The PRECeDe Pilot Trial was designed to determine the feasibility of undertaking a larger multicentre, triple blind, placebo-controlled randomised trial (RCT) to assess the efficacy of administration of antenatal corticosteroids (ACS) within 7 days prior to elective caesarean section (CS) in women with pregestational diabetes (PGDM) or gestational diabetes (GDM) on maternal and neonatal outcomes. Hyperglycaemia following ACS administration is common and raises the concern that blinding participants and researchers in the RCT may not be feasible. We assessed blinding of treatment allocation for participants and staff within the pilot trial.

METHODS

We undertook a triple blind, placebo-controlled, pilot RCT at Western Health between June 2020 and May 2022 to assess the feasibility of undertaking a larger multicentre trial. The trial was registered prior to commencement of recruitment (ACTRN12619001475134) and institutional ethics approval obtained. Eligible participants with either PGDM or GDM were randomised to receive 2 injections of either betamethasone 11.4mg or normal saline placebo in identical masked syringes, 24 hours apart within 7 days prior to planned CS scheduled between 35+0 and 38+6 weeks’ gestation.

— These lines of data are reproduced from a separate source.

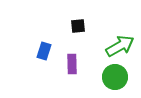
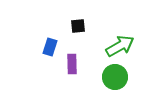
blue rectangle: moved 6 px right, 4 px up
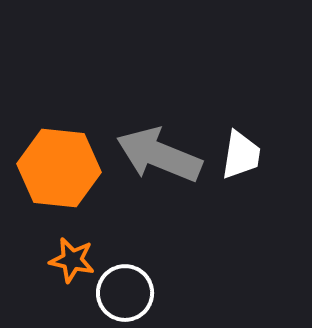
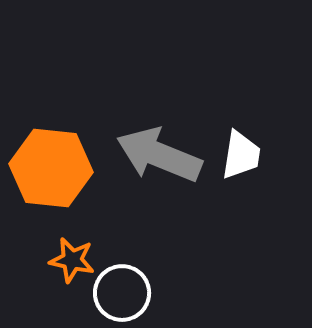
orange hexagon: moved 8 px left
white circle: moved 3 px left
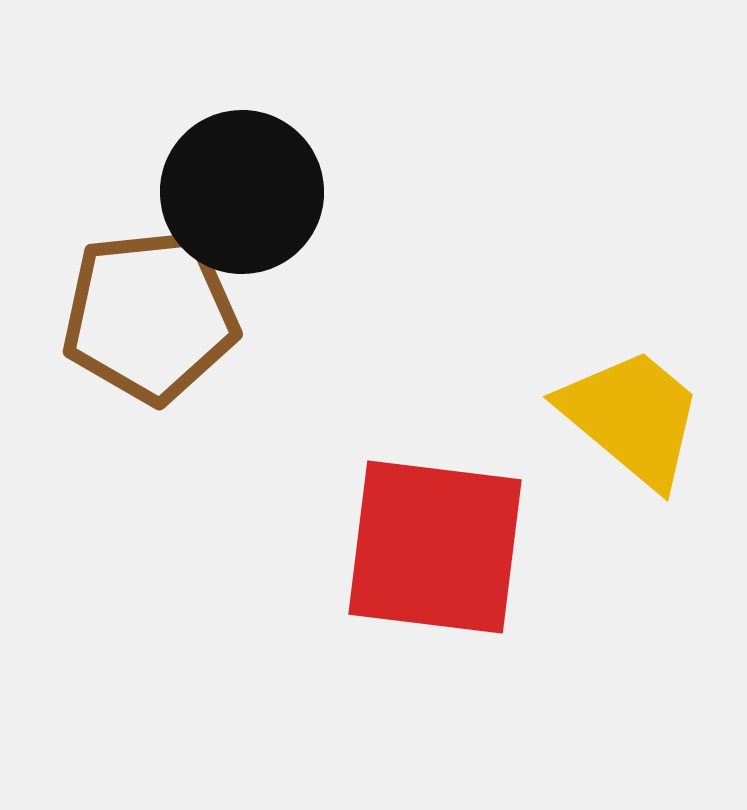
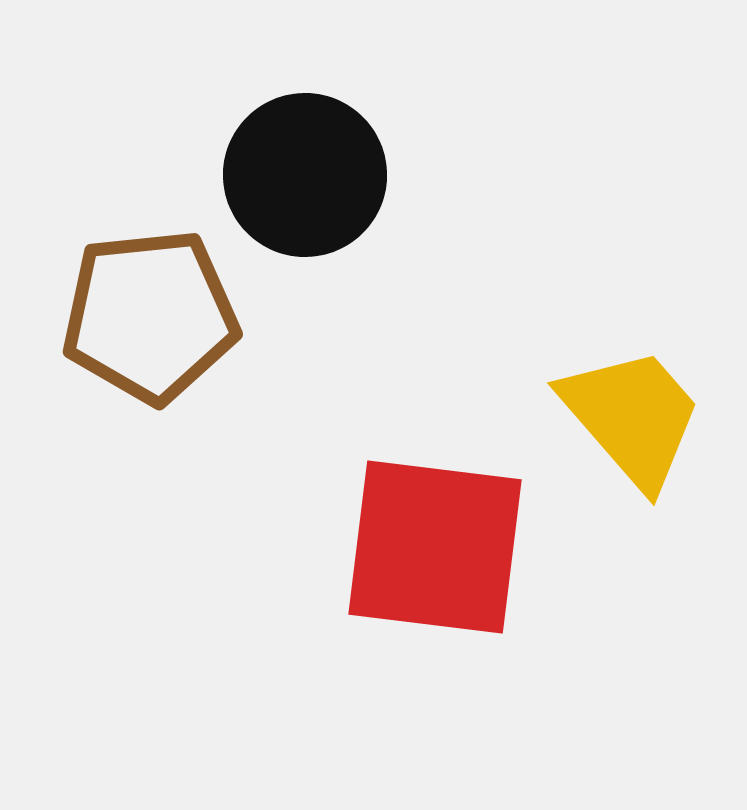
black circle: moved 63 px right, 17 px up
yellow trapezoid: rotated 9 degrees clockwise
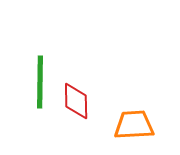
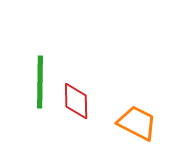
orange trapezoid: moved 3 px right, 2 px up; rotated 30 degrees clockwise
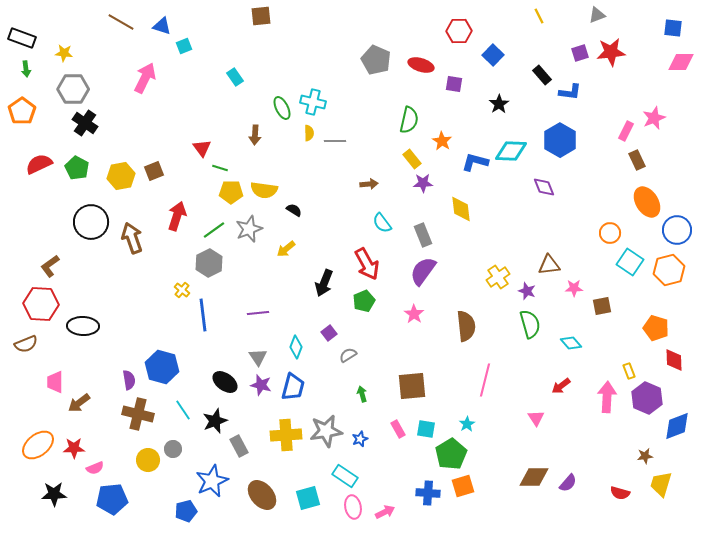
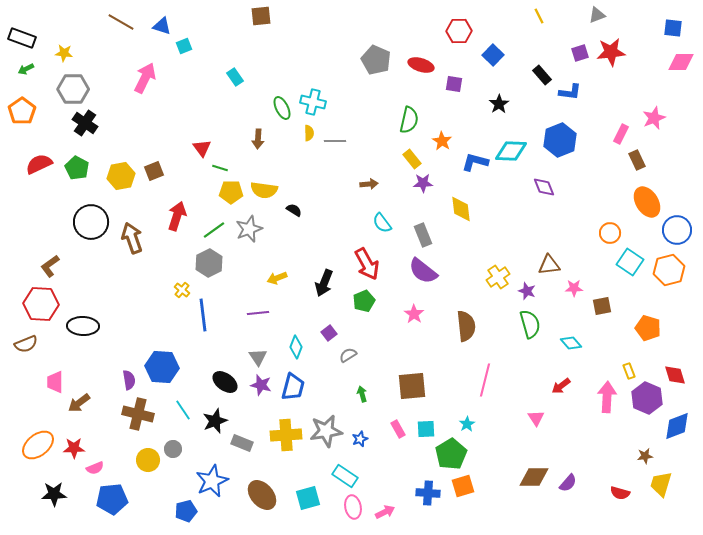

Participants, and clinical and research staff interacting with the patient were asked to predict which treatment group the participant was allocated to. Fleiss’s Kappa statistic (κ) was used to assess the agreement between participant or staff assessment and the true allocation.

RESULTS

Forty-seven women were recruited to the pilot trial with 22 participants allocated to receive betamethasone and 25 allocated to receive placebo.

There was moderate agreement between participant's prediction and their true treatment allocation (κ=0.69; 95% CI: 0.39, 0.98). Both the midwife administering the study medication (κ=0.84; 0.68,1.00) and the midwife collecting the research outcome data (κ=0.81; 0.54, 1.00) demonstrated the highest agreement with the true treatment allocation. Medical staff involved in the CS had poor agreement with the true treatment allocation (κ=0.24; -0.21, 0.71), followed by the endocrinologists involved in the titration of insulin (κ=0.33; -0.01, -0.67). Staff providing care on the postnatal ward demonstrated intermediate agreement (κ=0.43; -0.10, 0.96).

CONCLUSION

Blinding of participants was not optimal, however, clinicians providing clinical care antenatally and postnatally had poor agreement with the true allocation. Since these clinicians will make the decisions regarding patient care (maternal and neonatal), which will form the primary outcomes, it is feasible to proceed with a triple blinded study. We have identified strategies to improve the syringe masking to ensure that staff administering the study medication can remain blinded.